I'm not saying they're all fine, I'm saying we don't yet have any idea of where to make a cut.
The comments thing is a lot more intimate in the sense that anyone posting comments is inside the house.
Please rethink the “edited” bit on accessibility grounds.
I have a kid with severe written language issues, and the utilisation of speech to text with a LLM-powered edit has unlocked a whole world that was previously inaccessible.
I would hate to see a culture that discourages AI assistance.
Are you up for sharing details?
> I would hate to see a culture that discourages AI assistance.
Mostly I think the push back is about ai assistance in its current form. It can get in the way of communicating rather than assisting. The cost though is mostly borne by the readers and those not using the AI for assistance. I have seen this happen when the ai adds info and thoughts that were tangental to the original author and I think, but I can not verify times where an author seems to try to dig down on the details but seemingly can not.
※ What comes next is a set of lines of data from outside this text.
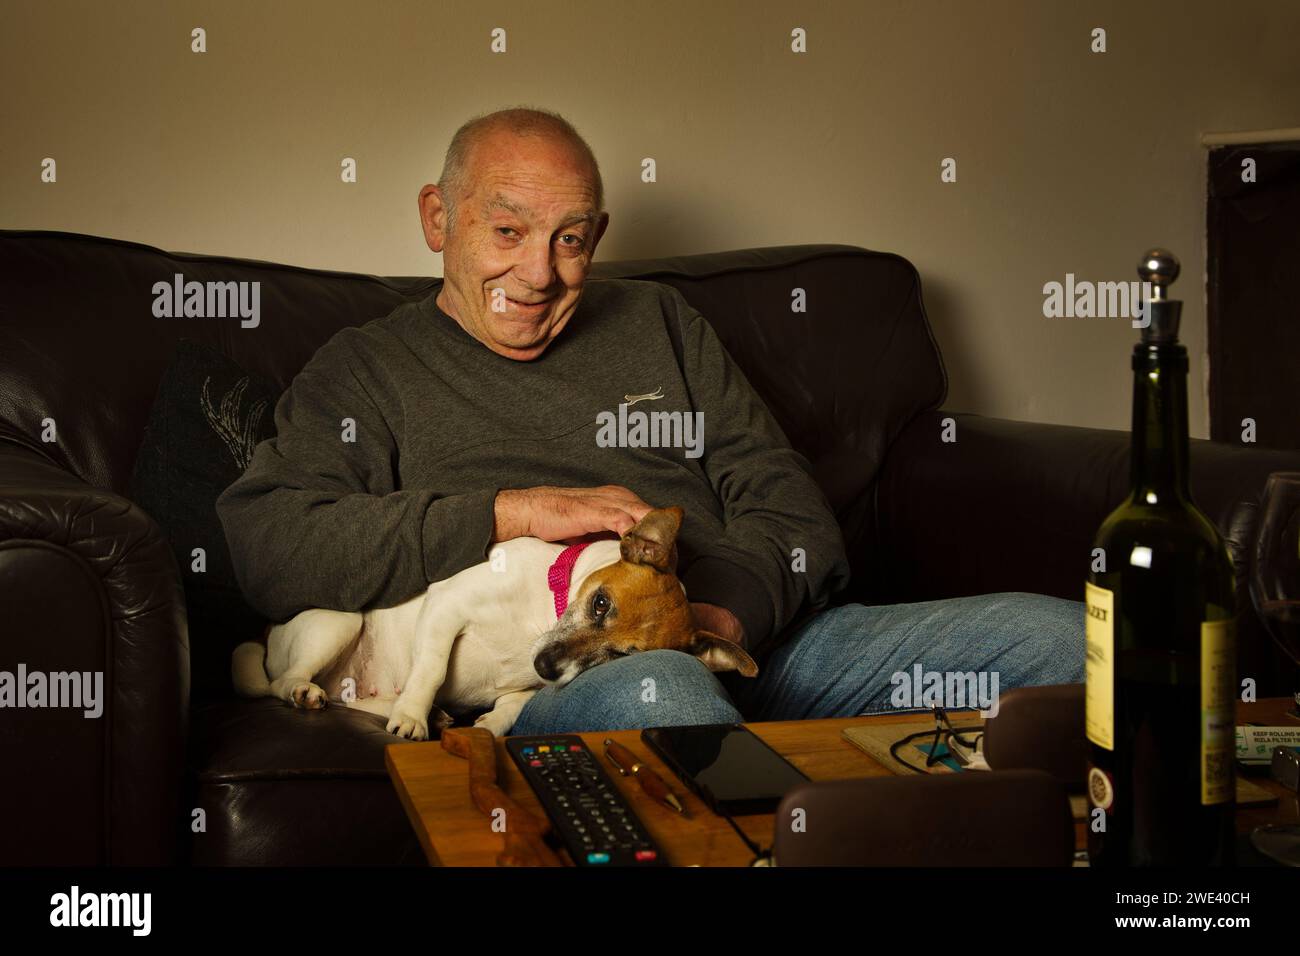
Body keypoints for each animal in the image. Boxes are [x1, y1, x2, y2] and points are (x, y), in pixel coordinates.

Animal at [230, 509, 759, 738]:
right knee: (283, 681)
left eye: (619, 657)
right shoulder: (446, 608)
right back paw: (312, 692)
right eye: (600, 603)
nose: (545, 666)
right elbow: (431, 670)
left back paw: (425, 713)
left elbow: (512, 709)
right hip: (340, 619)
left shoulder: (522, 688)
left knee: (355, 699)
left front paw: (486, 726)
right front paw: (413, 717)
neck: (543, 610)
That's totally legit and your kid, should they ever take an interest in Hacker News, is welcome here.
These rules are always fuzzy and there's always a long tail of exceptions. All the more so under turbulent conditions like right now. I wrote more about this elsewhere in the thread, in case it's useful: https://news.ycombinator.com/item?id=47342616.
Oh wow. I did not anticipate that, which is embarrassing given that I wrote this just recently:
https://news.ycombinator.com/item?id=47326351
Yes, please at least have a carveout for accessibility. I definitely have dictated HN comments in the past, and my flow uses LLMs to clean it up. It works, and is awesome when you're in pain.
Since it's mostly a good-faith rule to begin with, it seems easy to add something like, "unless you are using it as an assistive technology for accessibility reasons".
Yes, and that's the case with all the rules. I don't want to say "you should break them when it makes sense" because if I do, someone will post "Tell HN: dang says break the rules". But the rules are there to serve the intended spirit of the site—not the other way around. If you're posting in that spirit, I would hope we would recognize and and welcome that, not tut-tut it with rules.
Hear hear. And like many other aspects of accessibility, it will help a huge number of people who may not have any severe issues. e.g. non-native English speakers using LLM-powered edits.